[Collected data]
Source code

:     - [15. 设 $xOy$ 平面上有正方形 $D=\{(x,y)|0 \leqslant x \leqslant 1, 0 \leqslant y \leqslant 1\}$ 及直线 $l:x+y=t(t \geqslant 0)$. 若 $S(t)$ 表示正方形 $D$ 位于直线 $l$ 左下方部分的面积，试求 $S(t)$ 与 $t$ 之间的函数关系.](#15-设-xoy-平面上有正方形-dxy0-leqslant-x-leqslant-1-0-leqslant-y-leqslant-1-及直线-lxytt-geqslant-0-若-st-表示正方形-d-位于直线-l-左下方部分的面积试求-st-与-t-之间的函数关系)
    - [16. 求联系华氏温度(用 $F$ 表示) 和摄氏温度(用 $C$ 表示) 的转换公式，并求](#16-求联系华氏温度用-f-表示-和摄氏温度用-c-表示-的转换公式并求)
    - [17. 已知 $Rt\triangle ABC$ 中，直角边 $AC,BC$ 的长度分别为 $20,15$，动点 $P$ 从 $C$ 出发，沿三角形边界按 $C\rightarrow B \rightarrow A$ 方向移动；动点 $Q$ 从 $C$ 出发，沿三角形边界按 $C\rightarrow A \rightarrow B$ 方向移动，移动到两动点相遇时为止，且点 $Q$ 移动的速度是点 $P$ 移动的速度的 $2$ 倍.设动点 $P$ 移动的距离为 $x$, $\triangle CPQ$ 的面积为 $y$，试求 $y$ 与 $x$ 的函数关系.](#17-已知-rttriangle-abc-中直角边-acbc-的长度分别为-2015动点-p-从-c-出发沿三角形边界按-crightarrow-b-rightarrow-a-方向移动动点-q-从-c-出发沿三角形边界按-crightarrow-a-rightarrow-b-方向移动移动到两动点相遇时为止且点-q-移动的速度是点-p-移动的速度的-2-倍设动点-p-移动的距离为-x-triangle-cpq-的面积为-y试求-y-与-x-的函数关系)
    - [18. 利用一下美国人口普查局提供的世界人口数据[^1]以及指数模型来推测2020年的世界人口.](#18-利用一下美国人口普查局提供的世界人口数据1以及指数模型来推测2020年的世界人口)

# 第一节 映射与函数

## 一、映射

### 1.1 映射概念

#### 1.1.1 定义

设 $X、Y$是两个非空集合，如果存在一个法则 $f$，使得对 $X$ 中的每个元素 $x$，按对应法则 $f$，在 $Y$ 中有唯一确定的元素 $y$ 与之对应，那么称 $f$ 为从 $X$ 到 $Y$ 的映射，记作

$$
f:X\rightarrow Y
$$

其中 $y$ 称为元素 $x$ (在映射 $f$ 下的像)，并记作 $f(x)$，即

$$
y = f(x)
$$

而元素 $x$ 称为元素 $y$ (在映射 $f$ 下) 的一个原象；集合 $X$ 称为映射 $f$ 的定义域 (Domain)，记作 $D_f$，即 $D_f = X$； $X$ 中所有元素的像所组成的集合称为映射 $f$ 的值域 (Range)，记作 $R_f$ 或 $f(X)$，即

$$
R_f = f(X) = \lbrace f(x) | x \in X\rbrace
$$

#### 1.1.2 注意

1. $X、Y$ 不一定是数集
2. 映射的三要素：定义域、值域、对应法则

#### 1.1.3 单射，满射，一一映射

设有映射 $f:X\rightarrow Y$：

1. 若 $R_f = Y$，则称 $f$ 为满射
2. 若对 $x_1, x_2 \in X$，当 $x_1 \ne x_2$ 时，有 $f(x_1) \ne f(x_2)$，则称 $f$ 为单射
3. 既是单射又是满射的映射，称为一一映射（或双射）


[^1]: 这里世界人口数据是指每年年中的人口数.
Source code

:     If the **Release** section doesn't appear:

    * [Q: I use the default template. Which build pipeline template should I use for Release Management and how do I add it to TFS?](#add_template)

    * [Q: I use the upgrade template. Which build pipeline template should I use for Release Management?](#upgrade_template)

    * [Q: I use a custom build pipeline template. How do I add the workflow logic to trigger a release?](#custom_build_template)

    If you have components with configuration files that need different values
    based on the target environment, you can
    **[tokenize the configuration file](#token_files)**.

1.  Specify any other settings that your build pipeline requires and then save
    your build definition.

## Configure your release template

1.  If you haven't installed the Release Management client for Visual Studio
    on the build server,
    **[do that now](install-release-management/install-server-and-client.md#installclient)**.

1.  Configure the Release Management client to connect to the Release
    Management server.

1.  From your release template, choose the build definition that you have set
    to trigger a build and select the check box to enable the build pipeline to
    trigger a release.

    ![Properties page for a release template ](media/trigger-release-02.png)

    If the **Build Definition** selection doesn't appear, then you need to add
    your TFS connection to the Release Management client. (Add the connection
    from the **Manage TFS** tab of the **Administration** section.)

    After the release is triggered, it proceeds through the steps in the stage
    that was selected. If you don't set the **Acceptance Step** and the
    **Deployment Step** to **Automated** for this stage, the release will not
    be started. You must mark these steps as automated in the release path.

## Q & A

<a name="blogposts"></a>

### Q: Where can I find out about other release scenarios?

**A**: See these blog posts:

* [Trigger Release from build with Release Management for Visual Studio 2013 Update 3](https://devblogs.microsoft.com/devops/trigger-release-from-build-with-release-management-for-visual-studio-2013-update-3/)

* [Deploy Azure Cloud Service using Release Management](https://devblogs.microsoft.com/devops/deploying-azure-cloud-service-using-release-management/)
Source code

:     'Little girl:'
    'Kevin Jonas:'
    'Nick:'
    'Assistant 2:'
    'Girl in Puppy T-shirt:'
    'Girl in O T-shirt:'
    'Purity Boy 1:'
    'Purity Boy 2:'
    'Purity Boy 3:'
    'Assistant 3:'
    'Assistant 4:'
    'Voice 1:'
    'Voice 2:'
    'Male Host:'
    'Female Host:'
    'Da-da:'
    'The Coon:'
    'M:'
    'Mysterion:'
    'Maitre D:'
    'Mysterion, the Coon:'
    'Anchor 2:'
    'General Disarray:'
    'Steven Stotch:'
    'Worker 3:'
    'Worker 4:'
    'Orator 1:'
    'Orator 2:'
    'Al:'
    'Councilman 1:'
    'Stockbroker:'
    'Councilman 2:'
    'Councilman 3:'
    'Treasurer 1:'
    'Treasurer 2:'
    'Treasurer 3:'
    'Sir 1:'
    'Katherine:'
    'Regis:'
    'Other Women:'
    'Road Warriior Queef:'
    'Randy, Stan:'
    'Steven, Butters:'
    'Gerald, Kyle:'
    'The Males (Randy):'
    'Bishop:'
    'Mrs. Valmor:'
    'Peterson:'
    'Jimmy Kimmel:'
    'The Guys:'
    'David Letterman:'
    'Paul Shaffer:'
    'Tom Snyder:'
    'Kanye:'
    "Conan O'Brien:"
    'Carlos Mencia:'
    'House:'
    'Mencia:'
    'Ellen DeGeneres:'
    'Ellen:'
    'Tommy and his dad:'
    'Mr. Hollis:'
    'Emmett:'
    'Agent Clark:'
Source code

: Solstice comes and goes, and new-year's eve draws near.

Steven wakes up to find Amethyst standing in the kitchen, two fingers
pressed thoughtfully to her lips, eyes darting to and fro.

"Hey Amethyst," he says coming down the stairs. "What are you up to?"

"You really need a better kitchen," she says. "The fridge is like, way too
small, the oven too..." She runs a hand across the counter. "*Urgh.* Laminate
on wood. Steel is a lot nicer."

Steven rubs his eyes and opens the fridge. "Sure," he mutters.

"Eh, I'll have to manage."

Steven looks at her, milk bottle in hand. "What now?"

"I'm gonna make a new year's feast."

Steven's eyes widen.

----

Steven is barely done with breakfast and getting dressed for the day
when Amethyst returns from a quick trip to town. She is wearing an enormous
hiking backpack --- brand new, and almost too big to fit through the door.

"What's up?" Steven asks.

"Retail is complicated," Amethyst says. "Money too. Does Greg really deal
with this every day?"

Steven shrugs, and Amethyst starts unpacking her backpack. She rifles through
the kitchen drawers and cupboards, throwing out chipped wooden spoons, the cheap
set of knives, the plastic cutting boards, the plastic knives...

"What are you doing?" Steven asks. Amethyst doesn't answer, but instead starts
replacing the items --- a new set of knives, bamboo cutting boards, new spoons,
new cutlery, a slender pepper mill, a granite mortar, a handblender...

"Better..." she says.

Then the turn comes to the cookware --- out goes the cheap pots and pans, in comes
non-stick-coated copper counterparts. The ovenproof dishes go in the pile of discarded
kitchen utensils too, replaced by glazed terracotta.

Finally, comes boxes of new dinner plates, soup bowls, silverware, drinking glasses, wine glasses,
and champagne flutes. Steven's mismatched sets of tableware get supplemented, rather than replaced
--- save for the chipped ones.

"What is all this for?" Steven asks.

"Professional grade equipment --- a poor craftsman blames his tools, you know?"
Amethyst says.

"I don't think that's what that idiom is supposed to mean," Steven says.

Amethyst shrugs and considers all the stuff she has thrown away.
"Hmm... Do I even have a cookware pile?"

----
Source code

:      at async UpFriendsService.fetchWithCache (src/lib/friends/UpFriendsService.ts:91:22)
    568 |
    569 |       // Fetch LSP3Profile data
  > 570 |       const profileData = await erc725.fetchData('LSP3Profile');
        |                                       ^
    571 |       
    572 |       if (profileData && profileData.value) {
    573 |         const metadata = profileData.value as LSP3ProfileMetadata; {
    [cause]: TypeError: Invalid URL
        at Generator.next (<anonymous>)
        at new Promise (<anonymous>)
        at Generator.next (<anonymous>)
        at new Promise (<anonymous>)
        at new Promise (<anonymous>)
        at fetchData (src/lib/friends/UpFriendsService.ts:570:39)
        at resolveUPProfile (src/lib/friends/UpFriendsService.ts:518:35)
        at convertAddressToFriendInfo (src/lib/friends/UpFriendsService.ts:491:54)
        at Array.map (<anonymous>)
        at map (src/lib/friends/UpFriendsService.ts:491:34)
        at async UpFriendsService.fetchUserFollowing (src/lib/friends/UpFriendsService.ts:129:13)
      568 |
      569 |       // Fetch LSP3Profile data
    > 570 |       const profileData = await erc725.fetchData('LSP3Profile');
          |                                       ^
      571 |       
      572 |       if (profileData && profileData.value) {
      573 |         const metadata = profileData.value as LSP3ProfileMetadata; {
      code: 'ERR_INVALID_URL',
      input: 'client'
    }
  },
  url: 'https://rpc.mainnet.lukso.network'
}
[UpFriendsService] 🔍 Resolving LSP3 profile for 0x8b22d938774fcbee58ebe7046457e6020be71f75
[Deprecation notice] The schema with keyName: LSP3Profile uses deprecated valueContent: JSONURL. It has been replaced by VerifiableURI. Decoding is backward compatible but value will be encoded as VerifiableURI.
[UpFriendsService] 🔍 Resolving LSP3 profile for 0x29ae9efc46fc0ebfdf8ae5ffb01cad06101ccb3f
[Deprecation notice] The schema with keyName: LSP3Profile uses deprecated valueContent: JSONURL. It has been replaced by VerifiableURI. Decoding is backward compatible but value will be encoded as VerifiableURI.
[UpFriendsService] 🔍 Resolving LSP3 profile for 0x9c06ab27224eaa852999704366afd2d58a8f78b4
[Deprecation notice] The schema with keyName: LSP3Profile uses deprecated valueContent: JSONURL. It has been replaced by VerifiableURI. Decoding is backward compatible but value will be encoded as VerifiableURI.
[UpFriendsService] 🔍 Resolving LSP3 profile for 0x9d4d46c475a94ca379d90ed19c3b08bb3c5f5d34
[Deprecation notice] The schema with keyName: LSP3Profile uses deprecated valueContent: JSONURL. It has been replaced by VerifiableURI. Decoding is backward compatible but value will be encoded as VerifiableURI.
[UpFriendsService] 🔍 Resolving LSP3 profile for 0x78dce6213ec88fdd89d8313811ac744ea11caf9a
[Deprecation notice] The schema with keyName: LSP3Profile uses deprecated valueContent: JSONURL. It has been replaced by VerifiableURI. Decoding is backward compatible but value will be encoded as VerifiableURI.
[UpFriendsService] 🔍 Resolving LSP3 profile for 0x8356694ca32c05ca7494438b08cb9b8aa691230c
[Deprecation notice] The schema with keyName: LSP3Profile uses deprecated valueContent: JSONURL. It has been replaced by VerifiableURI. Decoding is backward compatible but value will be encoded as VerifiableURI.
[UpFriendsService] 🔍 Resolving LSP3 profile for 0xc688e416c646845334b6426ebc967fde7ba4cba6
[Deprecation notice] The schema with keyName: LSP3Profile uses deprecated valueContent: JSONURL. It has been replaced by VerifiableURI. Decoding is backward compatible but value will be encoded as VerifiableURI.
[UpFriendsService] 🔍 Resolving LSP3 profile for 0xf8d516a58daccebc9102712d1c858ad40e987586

## Task goal
Please turn the part of the listing that opens with the line containing "for Release Management?](#upgrade_template)" and closes with the line containing "## Configure your release template" into a Markdown table with the columns n and Line. Number each row and leave out the blank lines.

## Answer for this exercise
| n | Line |
|---|---|
| 1 |     * [Q: I use the upgrade template. Which build pipeline template should I use for Release Management?](#upgrade_template) |
| 2 |     * [Q: I use a custom build pipeline template. How do I add the workflow logic to trigger a release?](#custom_build_template) |
| 3 |     If you have components with configuration files that need different values |
| 4 |     based on the target environment, you can |
| 5 |     **[tokenize the configuration file](#token_files)**. |
| 6 | 1.  Specify any other settings that your build pipeline requires and then save |
| 7 |     your build definition. |
| 8 | ## Configure your release template |